The Use of a Stable Super-Resolution Generative Adversarial Network (SSRGAN) on Remote Sensing Images
Round 1
Reviewer 1 Report
In this manuscript, the authors proposed a GAN model based on more complicated Generator and Discriminator to achieve an anticipated better performance than the others in Super Resolution. I have some suggestions:
1. In my opinion, to demonstrate the effectiveness of the proposed generator and discriminator. The ablation study has to be performed, which is a critical experiment.
2. If possible, please show some bad results and try to explain the limitations of the proposed method and analysis. This would improve the quality of this manuscript.
3. I am confused of "Time" in Table 1,2, and 3. Please be specific. Time for training or time for executing.
4. Please try to explain why to use GAN for Super Resolution. What are the advantages of using GAN than the others?
In my opinion, minor editing of English language is required
Author Response
We would like to take this opportunity to thank you for all your time involved and this great opportunity for us to improve the manuscript. We have uploaded our point-by-point response to the comments (response to reviewers). Please see the attachment.
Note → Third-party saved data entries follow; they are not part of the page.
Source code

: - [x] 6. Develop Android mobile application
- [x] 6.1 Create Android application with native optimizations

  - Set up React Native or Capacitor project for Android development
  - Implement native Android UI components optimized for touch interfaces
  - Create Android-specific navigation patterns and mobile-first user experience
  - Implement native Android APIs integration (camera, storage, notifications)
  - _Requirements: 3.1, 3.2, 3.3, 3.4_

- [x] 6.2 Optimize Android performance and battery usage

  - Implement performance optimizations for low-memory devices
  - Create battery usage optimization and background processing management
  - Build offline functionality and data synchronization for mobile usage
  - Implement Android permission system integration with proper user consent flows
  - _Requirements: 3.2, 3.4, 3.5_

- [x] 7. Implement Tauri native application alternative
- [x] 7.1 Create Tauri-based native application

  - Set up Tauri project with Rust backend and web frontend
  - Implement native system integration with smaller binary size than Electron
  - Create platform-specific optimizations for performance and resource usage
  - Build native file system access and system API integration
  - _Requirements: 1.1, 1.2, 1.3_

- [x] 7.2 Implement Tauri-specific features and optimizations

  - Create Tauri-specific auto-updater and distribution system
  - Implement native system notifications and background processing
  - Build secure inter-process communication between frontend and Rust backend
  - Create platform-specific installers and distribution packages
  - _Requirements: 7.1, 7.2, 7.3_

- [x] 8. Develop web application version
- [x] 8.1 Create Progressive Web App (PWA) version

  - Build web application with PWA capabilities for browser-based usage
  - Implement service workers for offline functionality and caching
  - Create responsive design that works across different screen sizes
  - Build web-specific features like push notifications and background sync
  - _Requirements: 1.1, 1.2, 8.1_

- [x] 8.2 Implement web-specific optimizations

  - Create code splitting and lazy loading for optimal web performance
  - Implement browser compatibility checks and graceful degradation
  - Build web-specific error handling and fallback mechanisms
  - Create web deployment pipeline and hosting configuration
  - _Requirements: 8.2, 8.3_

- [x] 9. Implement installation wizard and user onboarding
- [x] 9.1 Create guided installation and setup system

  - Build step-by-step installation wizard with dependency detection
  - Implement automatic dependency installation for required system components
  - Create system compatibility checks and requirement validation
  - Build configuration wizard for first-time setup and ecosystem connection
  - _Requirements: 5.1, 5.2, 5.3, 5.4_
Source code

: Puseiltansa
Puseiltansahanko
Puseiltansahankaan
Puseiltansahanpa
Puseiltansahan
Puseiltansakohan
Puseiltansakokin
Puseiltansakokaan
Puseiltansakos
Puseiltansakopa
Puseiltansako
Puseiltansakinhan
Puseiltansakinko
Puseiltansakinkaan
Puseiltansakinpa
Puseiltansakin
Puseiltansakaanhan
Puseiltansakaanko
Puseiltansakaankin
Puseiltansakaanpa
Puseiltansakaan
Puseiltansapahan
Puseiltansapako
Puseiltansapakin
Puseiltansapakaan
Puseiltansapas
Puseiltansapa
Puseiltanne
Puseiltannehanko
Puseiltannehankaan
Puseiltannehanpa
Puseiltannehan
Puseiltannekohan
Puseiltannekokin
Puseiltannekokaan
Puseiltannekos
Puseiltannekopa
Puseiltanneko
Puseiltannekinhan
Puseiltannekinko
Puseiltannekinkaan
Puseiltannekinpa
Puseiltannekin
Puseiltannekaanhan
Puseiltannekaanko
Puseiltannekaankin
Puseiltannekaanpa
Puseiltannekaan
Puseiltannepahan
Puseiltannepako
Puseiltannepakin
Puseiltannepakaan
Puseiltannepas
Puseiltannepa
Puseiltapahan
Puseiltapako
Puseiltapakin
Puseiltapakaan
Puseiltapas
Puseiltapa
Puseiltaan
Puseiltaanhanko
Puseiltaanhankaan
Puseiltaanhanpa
Author Response File: Author Response.pdf
Reviewer 2 Report
Article ID: remotesensing-2663858-peer-review-v1
Article Title: The Use of a Stable Super-resolution Generative Adversarial Network (SSRGAN) on Remote Sensing Images
Summary:
The challenging imaging circumstances in orbit and satellites' finite imaging systems limit remote sensing image resolution. Image super-resolution improves image clarity. Motion, imaging blur, down-sampling matrix, and noise impact high-resolution (HR) images. Changes in these conditions severely impact low-resolution (LR) images, making super-resolution reconstruction a pathological anti-problem. We used deep learning to rebuild satellite images to improve imaging quality without modifying the optical equipment. We updated the original super-resolution generative adversarial nets network, upgraded the generator's network to Res-Net-50, and added a fully connected (FC) layer to the discriminator's network. To maintain more detail, we adjusted the loss function by increasing the weight of regularisation loss from 2 × 10−8 to 2 × 10−9. We also carefully selected low-light remote sensing photos from GF-5 satellites to create a fresh dataset for training and validation. The test results showed our strategy works. At scaling factors 2, 3, and 4, the reconstruction peak signal-to-noise (PSNR) was 32.6847, 31.8191, and 30.5095 dB, and the structural similarity (SSIM) was 0.8962, 0.8434, and 0.8124. The super-resolution speed was good, making real-time reconstruction possible.
Therefore, it is interesting and attractive. However, it should be major revised to enhance the quality, as follows:
1) In Section 1, authors should make three sub sections, motivation, contributions and organization of the paper.
2) Literature review is not upto the mark. Pl include one table for comparison analysis.
3) A summary table should be provided for convenience for the readers in the literature review section with comparison analysis of other approaches.
4) Contributions of the research paper is not clear, Pl mention in contribution subsection with 3 highlighted points.
5) Overall work methodology.is not clear. Pl elaborate it clearly.
6) Eq 4 and 5 are not clear. Pl represents with specific attributes.
7) Fig 3 ,10 and 11 are not derive properly. Pl derive properly.
8) Pl mention clearly about the fig 12 ,13 and 14 as part(a) and part(b).
9) Pl compare your work with existing work. It is missing in the present manuscript.
10) Finally, the authors should double-check all formation, typos, and writing throughout the paper.
Author Response
We would like to take this opportunity to thank you for all your time involved and this great opportunity for us to improve the manuscript. We have uploaded our point-by-point response to the comments (response to reviewers). Please see the attachment.
Author Response File: Author Response.pdf
Reviewer 3 Report
It should be clarified if in order to use the proposed worflow it is necessary to have the high-resolution images, as shown in the proposed tests, or it’s possible to perform upscaling of degraded images whitout the high resolution versions.
1) It would be appropriate to state the pixel resolution of the images used during the training and validation phases of the algorithm;
2) On pg .12, at the conclusion of section 4.2.1. it would be appropriate to state, according to the authors, what are the optimal Time/s parameters for which a reconstruction process can be called efficient;
3) The results of the validation tests are good; however, there is a lack of reflection on future research outlets. Is the process also applicable to already degraded and low-resolution images, or, as in the case of the test, should one always downsample high-definition images?
average
Author Response
We would like to take this opportunity to thank you for all your time involved and this great opportunity for us to improve the manuscript. We have uploaded our point-by-point response to the comments (response to reviewers). Please see the attachment.
Author Response File: Author Response.pdf
Round 2
Reviewer 1 Report
After carefully reviewing, the authors have addressed all my questions, and I have no other extended questions.
Reviewer 2 Report
Authors are addressed all the queries related to the present manuscript. Now , it may considered for the publications in this journal.